The New Progressive Party president said his intentions with the coalition are also to determine if the executive orders to be issued once he assumes office will take a regional approach in dealing with the virus.


“At the same, my judgment is that the measures that you should be taking, or imposing, or requiring at indoor facilities, should be different than the ones that you should require outdoors, and this is based on my judgment, needless to say,” Pierluisi said. “I’ll be consulting experts to make sure that my vision is on target.”


The Star asked if he would deal with the pandemic differently from Gov. Wanda Vázquez Garced. The governor-elect answered by saying her decision to implement stricter capacity limitations was the right move.


“I believe it was a good move on the part of governor Wanda Vázquez to activate the [Puerto Rico] National Guard to support our police forces and enforce the existing executive order,” Pierluisi said.


In addition, he said he did not “want to start second-guessing,” preferring to see where the island stands on Dec. 11, which would be the current executive order’s end date.


“We should strike the right balance. This is not health versus economy, this is not health versus education, they go in tandem, they’re intertwined; if you destine the majority of the people to poverty, you’re affecting their health, your impact would be causing their death,” Pierluisi said. “We’ve been hit quite strongly by this pandemic and it is having a very negative effect on our economy and the people’s well-being, and every one of those fatalities is really unfortunate, and I hope that we start doing better.”


Expects to wrap up island debt restructuring process


Regarding the Financial Oversight and Management Board, and Puerto Rico’s debt restructuring process and negotiating with the commonwealth’s creditors, the governor-elect said he has no objection to trying to reach an acceptable deal, “the sooner the better.”


Pierluisi also told the Star he has “no objection to using mediation to try to reach that deal.”


“If those efforts fail, I will be the first one who will be encouraging the Board to submit a revised plan of adjustment to the court, having at least one of the classes of impaired creditors supporting it,” he said. “The PROMESA [Puerto Rico Oversight, Management and Economic Stability Act] law allows for that.”


Meanwhile, Pierluisi said a priority for him is “that whatever debt the board proposes on behalf of the commonwealth, whatever adjustment to the debt the board proposes to the government, is something that the government can afford.”

Activity list:
- A) In the Pierluisi article, on what date does the current executive order end?
- B) In the Pierluisi article, list the areas Pierluisi says are not set against each other but go in tandem.
- C) Carry on the Pierluisi article from its last paragraph.

Supplied records:
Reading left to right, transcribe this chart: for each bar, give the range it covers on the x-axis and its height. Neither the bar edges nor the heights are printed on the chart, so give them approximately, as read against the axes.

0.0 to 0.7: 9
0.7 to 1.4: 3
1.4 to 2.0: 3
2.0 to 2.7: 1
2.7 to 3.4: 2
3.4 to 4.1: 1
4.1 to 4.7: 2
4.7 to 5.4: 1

Exercise results:
- A) Dec. 11

- B) Health, economy, education

- C)
“I’ll be looking for sustainability, I’ll be looking for affordability in this process; it is unquestionable that at least half of the debt that the government of Puerto Rico accumulated and owes was intended to finance capital improvement projects,” he said. “I’m summarizing here, but to expect to be paying no debt is not realistic. We will end up having to pay some of the debt that the government incurred.”


The governor-elect told the Star that although the precise number should be negotiated with both the oversight board and creditors, “it’s in the interest of all to have a number that the government can live with because we don’t want to face another restructuring scenario, another default at any point in the future.”


“We want to make sure to close this chapter and that we never have to go through it again. PROMESA doesn’t envision having a second shot at restructuring our debt; it’s simply a one-time process,” he said. “You restructure the debt, you balance your budget on an ongoing basis for four years, and then regain adequate access to the markets and the Board is gone. That’s the way PROMESA was written.”


Something that doesn’t please him, Pierluisi said, is that, after four years, the island is still in the process of “trying to restructure the debt.”


“We should wrap this up,” he said. “We should do it, the sooner the better, so we don’t spend as much time as we have spent in the past on lawyers and consultants, just for the heck of trying to reach a deal. Let’s do it, let’s get our act together, let’s act with a sense of urgency.”